I’d like to draw your attention to the fact that these figures were compiled by The Children’s Society, meaning they relate only to working parents. The one per cent cap on benefit rises will hit single working people as well – we just don’t have the figures for them yet.

The figures make a nonsense of Iain Duncan Smith’s increasingly desperate claims that his policy of cuts and persecution to achieve lower take-up of welfare benefits is fair.

The Tories have now alienated working people and those on benefits. Who’s next, do you think? I reckon pensioners had better prepare for the worst!

Remember last week, when he trotted out a roll of fabricated figures to make it seem that the tax credit system had run out of control under Labour (tax credits are among the benefits to be capped at one per cent)? It turns out that all his figures were wrong, with his claims about fraud – which stands at less than one per cent of total claims – spectacularly inaccurate.

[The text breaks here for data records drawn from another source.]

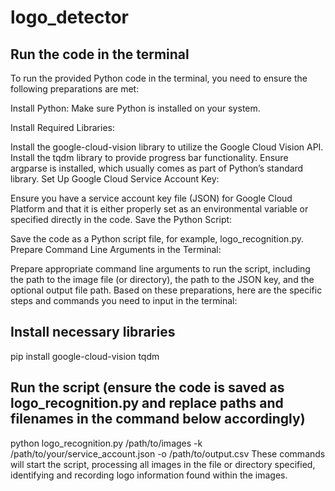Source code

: # logo_detector

## Run the code in the terminal
To run the provided Python code in the terminal, you need to ensure the following preparations are met:

Install Python: Make sure Python is installed on your system.

Install Required Libraries:

Install the google-cloud-vision library to utilize the Google Cloud Vision API.
Install the tqdm library to provide progress bar functionality.
Ensure argparse is installed, which usually comes as part of Python’s standard library.
Set Up Google Cloud Service Account Key:

Ensure you have a service account key file (JSON) for Google Cloud Platform and that it is either properly set as an environmental variable or specified directly in the code.
Save the Python Script:

Save the code as a Python script file, for example, logo_recognition.py.
Prepare Command Line Arguments in the Terminal:

Prepare appropriate command line arguments to run the script, including the path to the image file (or directory), the path to the JSON key, and the optional output file path.
Based on these preparations, here are the specific steps and commands you need to input in the terminal:


## Install necessary libraries
pip install google-cloud-vision tqdm


## Run the script (ensure the code is saved as logo_recognition.py and replace paths and filenames in the command below accordingly)
python logo_recognition.py /path/to/images -k /path/to/your/service_account.json -o /path/to/output.csv
These commands will start the script, processing all images in the file or directory specified, identifying and recording logo information found within the images.

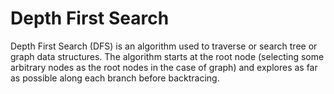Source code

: # Depth First Search
Depth First Search (DFS) is an algorithm used to traverse or search tree or graph data structures. The algorithm starts at the root node (selecting some arbitrary nodes as the root nodes in the case of graph) and explores as far as possible along each branch before backtracing.
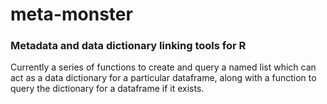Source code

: # meta-monster
### Metadata and data dictionary linking tools for R

Currently a series of functions to create and query a named list which can act as a data dictionary for a particular dataframe, along with a function to query the dictionary for a dataframe if it exists.
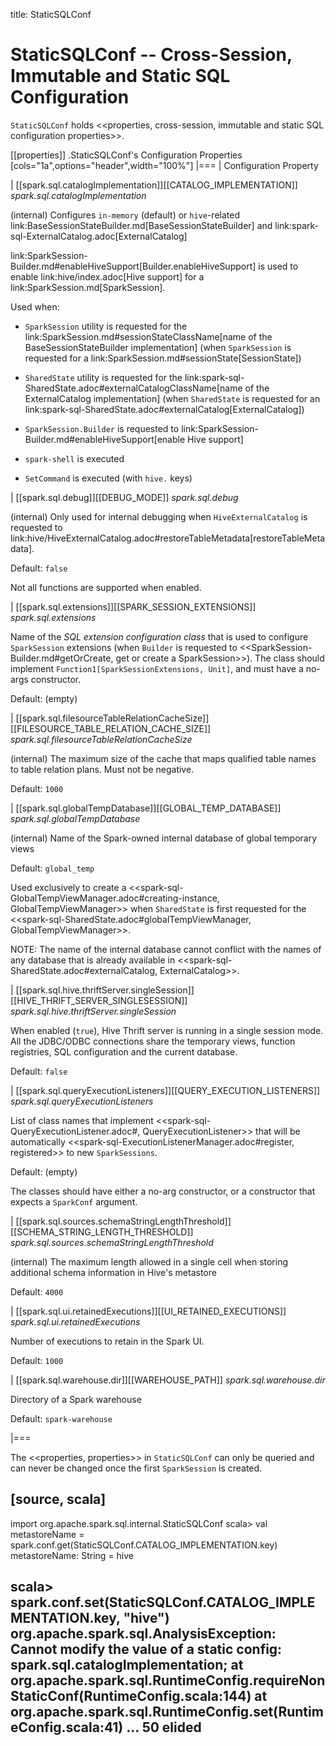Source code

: title: StaticSQLConf

# StaticSQLConf -- Cross-Session, Immutable and Static SQL Configuration

`StaticSQLConf` holds <<properties, cross-session, immutable and static SQL configuration properties>>.

[[properties]]
.StaticSQLConf's Configuration Properties
[cols="1a",options="header",width="100%"]
|===
| Configuration Property

| [[spark.sql.catalogImplementation]][[CATALOG_IMPLEMENTATION]] *spark.sql.catalogImplementation*

(internal) Configures `in-memory` (default) or ``hive``-related link:BaseSessionStateBuilder.md[BaseSessionStateBuilder] and link:spark-sql-ExternalCatalog.adoc[ExternalCatalog]

link:SparkSession-Builder.md#enableHiveSupport[Builder.enableHiveSupport] is used to enable link:hive/index.adoc[Hive support] for a link:SparkSession.md[SparkSession].

Used when:

* `SparkSession` utility is requested for the link:SparkSession.md#sessionStateClassName[name of the BaseSessionStateBuilder implementation] (when `SparkSession` is requested for a link:SparkSession.md#sessionState[SessionState])

* `SharedState` utility is requested for the link:spark-sql-SharedState.adoc#externalCatalogClassName[name of the ExternalCatalog implementation] (when `SharedState` is requested for an link:spark-sql-SharedState.adoc#externalCatalog[ExternalCatalog])

* `SparkSession.Builder` is requested to link:SparkSession-Builder.md#enableHiveSupport[enable Hive support]

* `spark-shell` is executed

* `SetCommand` is executed (with `hive.` keys)

| [[spark.sql.debug]][[DEBUG_MODE]] *spark.sql.debug*

(internal) Only used for internal debugging when `HiveExternalCatalog` is requested to link:hive/HiveExternalCatalog.adoc#restoreTableMetadata[restoreTableMetadata].

Default: `false`

Not all functions are supported when enabled.

| [[spark.sql.extensions]][[SPARK_SESSION_EXTENSIONS]] *spark.sql.extensions*

Name of the *SQL extension configuration class* that is used to configure `SparkSession` extensions (when `Builder` is requested to <<SparkSession-Builder.md#getOrCreate, get or create a SparkSession>>). The class should implement `Function1[SparkSessionExtensions, Unit]`, and must have a no-args constructor.

Default: (empty)

| [[spark.sql.filesourceTableRelationCacheSize]][[FILESOURCE_TABLE_RELATION_CACHE_SIZE]] *spark.sql.filesourceTableRelationCacheSize*

(internal) The maximum size of the cache that maps qualified table names to table relation plans. Must not be negative.

Default: `1000`

| [[spark.sql.globalTempDatabase]][[GLOBAL_TEMP_DATABASE]] *spark.sql.globalTempDatabase*

(internal) Name of the Spark-owned internal database of global temporary views

Default: `global_temp`

Used exclusively to create a <<spark-sql-GlobalTempViewManager.adoc#creating-instance, GlobalTempViewManager>> when `SharedState` is first requested for the <<spark-sql-SharedState.adoc#globalTempViewManager, GlobalTempViewManager>>.

NOTE: The name of the internal database cannot conflict with the names of any database that is already available in <<spark-sql-SharedState.adoc#externalCatalog, ExternalCatalog>>.

| [[spark.sql.hive.thriftServer.singleSession]][[HIVE_THRIFT_SERVER_SINGLESESSION]] *spark.sql.hive.thriftServer.singleSession*

When enabled (`true`), Hive Thrift server is running in a single session mode. All the JDBC/ODBC connections share the temporary views, function registries, SQL configuration and the current database.

Default: `false`

| [[spark.sql.queryExecutionListeners]][[QUERY_EXECUTION_LISTENERS]] *spark.sql.queryExecutionListeners*

List of class names that implement <<spark-sql-QueryExecutionListener.adoc#, QueryExecutionListener>> that will be automatically <<spark-sql-ExecutionListenerManager.adoc#register, registered>> to new `SparkSessions`.

Default: (empty)

The classes should have either a no-arg constructor, or a constructor that expects a `SparkConf` argument.

| [[spark.sql.sources.schemaStringLengthThreshold]][[SCHEMA_STRING_LENGTH_THRESHOLD]] *spark.sql.sources.schemaStringLengthThreshold*

(internal) The maximum length allowed in a single cell when storing additional schema information in Hive's metastore

Default: `4000`

| [[spark.sql.ui.retainedExecutions]][[UI_RETAINED_EXECUTIONS]] *spark.sql.ui.retainedExecutions*

Number of executions to retain in the Spark UI.

Default: `1000`

| [[spark.sql.warehouse.dir]][[WAREHOUSE_PATH]] *spark.sql.warehouse.dir*

Directory of a Spark warehouse

Default: `spark-warehouse`

|===

The <<properties, properties>> in `StaticSQLConf` can only be queried and can never be changed once the first `SparkSession` is created.

[source, scala]
----
import org.apache.spark.sql.internal.StaticSQLConf
scala> val metastoreName = spark.conf.get(StaticSQLConf.CATALOG_IMPLEMENTATION.key)
metastoreName: String = hive

scala> spark.conf.set(StaticSQLConf.CATALOG_IMPLEMENTATION.key, "hive")
org.apache.spark.sql.AnalysisException: Cannot modify the value of a static config: spark.sql.catalogImplementation;
  at org.apache.spark.sql.RuntimeConfig.requireNonStaticConf(RuntimeConfig.scala:144)
  at org.apache.spark.sql.RuntimeConfig.set(RuntimeConfig.scala:41)
  ... 50 elided
----
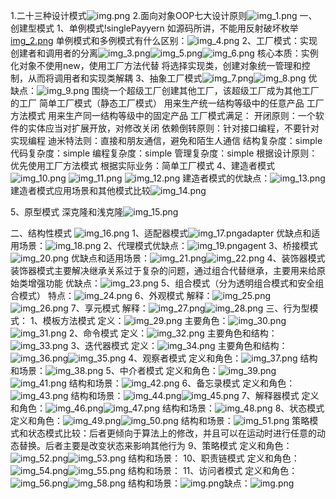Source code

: 1.二十三种设计模式![img.png](image/img.png)
2.面向对象OOP七大设计原则![img_1.png](image/img_1.png)
一、创建型模式
1、单例模式!singlePayyern
    如源码所讲，不能用反射破坏枚举[img_2.png](image/img_2.png)
    单例模式和多例模式有什么区别：![img_4.png](image/img_4.png)
2、工厂模式：实现创建者和调用者的分离![img_3.png](image/img_3.png)![img_5.png](image/img_5.png)![img_6.png](image/img_6.png)
        核心本质：实例化对象不使用new，使用工厂方法代替
                将选择实现类，创建对象统一管理和控制，从而将调用者和实现类解耦
           3、抽象工厂模式![img_7.png](image/img_7.png)![img_8.png](image/img_8.png)
                优缺点：![img_9.png](image/img_9.png)
                围绕一个超级工厂创建其他工厂，该超级工厂成为其他工厂的工厂
              简单工厂模式（静态工厂模式）
                用来生产统一结构等级中的任意产品
              工厂方法模式
                用来生产同一结构等级中的固定产品
        工厂模式满足：
                   开闭原则：一个软件的实体应当对扩展开放，对修改关闭
                   依赖倒转原则：针对接口编程，不要针对实现编程
                   迪米特法则：直接和朋友通信，避免和陌生人通信
        结构复杂度：simple
        代码复杂度：simple
        编程复杂度：simple
        管理复杂度：simple
        根据设计原则：优先使用工厂方法模式
        根据实际业务：简单工厂模式
4、建造者模式
        ![img_10.png](image/img_10.png)
        ![img_11.png](image/img_11.png)
        ![img_12.png](image/img_12.png)
    建造者模式的优缺点：![img_13.png](image/img_13.png)
    建造者模式应用场景和其他模式比较![img_14.png](image/img_14.png)

5、原型模式
    深克隆和浅克隆![img_15.png](image/img_15.png)

二、结构性模式
        ![img_16.png](image/img_16.png)
        1、适配器模式![img_17.png](image/img_17.png)adapter
            优缺点和适用场景：![img_18.png](image/img_18.png)
        2、代理模式优缺点：![img_19.png](image/img_19.png)agent
        3、桥接模式![img_20.png](image/img_20.png)
            优缺点和适用场景：![img_21.png](image/img_21.png)![img_22.png](image/img_22.png)
        4、装饰器模式
            装饰器模式主要解决继承关系过于复杂的问题，通过组合代替继承，主要用来给原始类增强功能
            优缺点：![img_23.png](image/img_23.png)
        5、组合模式（分为透明组合模式和安全组合模式）
            特点：![img_24.png](image/img_24.png)
        6、外观模式
                解释：![img_25.png](image/img_25.png)![img_26.png](image/img_26.png)
        7、享元模式
                解释：![img_27.png](image/img_27.png)![img_28.png](image/img_28.png)
三、行为型模式：
        1、模板方法模式
            定义：![img_29.png](image/img_29.png)
            主要角色：![img_30.png](image/img_30.png)![img_31.png](image/img_31.png)
        2、命令模式
            定义：![img_32.png](image/img_32.png)
            主要角色和结构：![img_33.png](image/img_33.png)
        3、迭代器模式
            定义：![img_34.png](image/img_34.png)
            主要角色和结构：![img_36.png](image/img_36.png)![img_35.png](image/img_35.png)
        4、观察者模式
            定义和角色：![img_37.png](image/img_37.png)
            结构和场景：![img_38.png](image/img_38.png)
        5、中介者模式
            定义和角色：![img_39.png](image/img_39.png)![img_41.png](image/img_41.png)
            结构和场景：![img_42.png](image/img_42.png)
        6、备忘录模式
            定义和角色：![img_43.png](image/img_43.png)
            结构和场景：![img_44.png](image/img_44.png)![img_45.png](image/img_45.png)
        7、解释器模式
            定义和角色：![img_46.png](image/img_46.png)![img_47.png](image/img_47.png)
            结构和场景：![img_48.png](image/img_48.png)
        8、状态模式
            定义和角色：![img_49.png](image/img_49.png)![img_50.png](image/img_50.png)
            结构和场景：![img_51.png](image/img_51.png)
            策略模式和状态模式比较：后者更倾向于算法上的修改，并且可以在运动时进行任意的动态替换。后者主要是改变状态来影响其他行为
        9、策略模式
            定义和角色：![img_52.png](image/img_52.png)![img_53.png](image/img_53.png)
            结构和场景：
        10、职责链模式
            定义和角色：![img_54.png](image/img_54.png)![img_55.png](image/img_55.png)
            结构和场景：
        11、访问者模式
            定义和角色：![img_56.png](image/img_56.png)![img_58.png](image/img_58.png)
            结构和场景：![img.png](image/img.png)缺点：![img.png](image/img.png)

How about the very next day, when he was dribbling about the relative percentage rises in Jobseekers’ Allowance and private sector salaries, claiming that the unemployed were getting a far better deal than workers – only to be rebuffed when we all checked how much this was in real money, found out that workers were still making far more (although not enough – remember many employers pay so little that people working full-time still have to claim state benefits, so that’s a subsidy for private companies, being paid out of our taxes). The amount paid in benefits as a proportion of average wages has stayed the same, as it should. The Work and Pensions Secretary is hell-bent on breaking that link in order to inflict real harm on Britain’s poorest.

Does anybody remember the Tory slogan “Broken Britain”? What they didn’t tell us was that they were the ones who wanted to break us!

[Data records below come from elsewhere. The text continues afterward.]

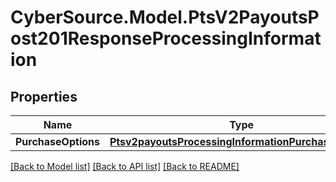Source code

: # CyberSource.Model.PtsV2PayoutsPost201ResponseProcessingInformation
## Properties

Name | Type | Description | Notes
------------ | ------------- | ------------- | -------------
**PurchaseOptions** | [**Ptsv2payoutsProcessingInformationPurchaseOptions**](Ptsv2payoutsProcessingInformationPurchaseOptions.md) |  | [optional] 

[[Back to Model list]](../README.md#documentation-for-models) [[Back to API list]](../README.md#documentation-for-api-endpoints) [[Back to README]](../README.md)

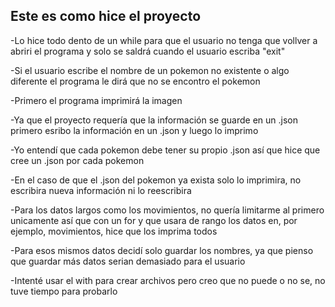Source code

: ## Este es como hice el proyecto
<p>-Lo hice todo dento de un while para que el usuario no tenga que vollver a abriri el programa y solo se saldrá cuando el usuario escriba "exit"</p>
<p>-Si el usuario escribe el nombre de un pokemon no existente o algo diferente el programa le dirá que no se encontro el pokemon</p>
<p>-Primero el programa imprimirá la imagen</p>
<p>-Ya que el proyecto requería que la información se guarde en un .json primero esribo la información en un .json y luego lo imprimo</p>
<p>-Yo entendí que cada pokemon debe tener su propio .json así que hice que cree un .json por cada pokemon</p>
<p>-En el caso de que el .json del pokemon ya exista solo lo imprimira, no escribira nueva información ni lo reescribira</p>
<p>-Para los datos largos como los movimientos, no quería limitarme al primero unicamente así que con un for y que usara de rango los datos en, por ejemplo, movimientos, hice que los imprima todos</p>
<p>-Para esos mismos datos decidí solo guardar los nombres, ya que pienso que guardar más datos serian demasiado para el usuario</p>
<p>-Intenté usar el with para crear archivos pero creo que no puede o no se, no tuve tiempo para probarlo</p>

And now David Cameron has told the Telegraph he wants to be Prime Minister for another full term, from 2015 to 2020. If he manages that feat, he will no doubt face pressure from some of his own cabinet members to inflict further harm on those receiving benefits.

For example, a group of 70 Tory MPs including Michael Gove and David Willetts have published an agenda of policies that one minister has already – according to the Torygraph – described as a “blueprint” for the party’s next general election manifesto.

It includes plans to lengthen the school day “to help working parents” – how do you like that, all you teachers who are losing benefits this year? You can rest assured that your pay won’t increase to cover the extra hours!

And it calls for benefits to be cut for people who live in the North, and other parts of the country where the cost of living is lower. They love regional pay, don’t they? And they WILL drive it through, no matter how much of the population oppose it!

For a representative selection of citizens’ opinions about this, I suggest you visit the MSN news site’s version of this story where (when I looked last night) the Comment column was unanimously opposed to Cameron continuing. That’s something like 20-odd pages of people demanding that he be ousted at the first opportunity.

It did my heart good to see that.

The sad truth is that none of the above will change the result of the debate and vote on benefits uprating, due to take place in the House of Commons on Tuesday.

As long as the Tories have the support of Nick Clegg’s Liberal Democrats, they have a majority and can vote through any ludicrous and harmful policies they please.

The only thing I can suggest is that you all email your MPs in advance of the debate and put pressure on them to do the right thing – or account for their decision if they vote with the government – especially if you live in the North, or in rural areas!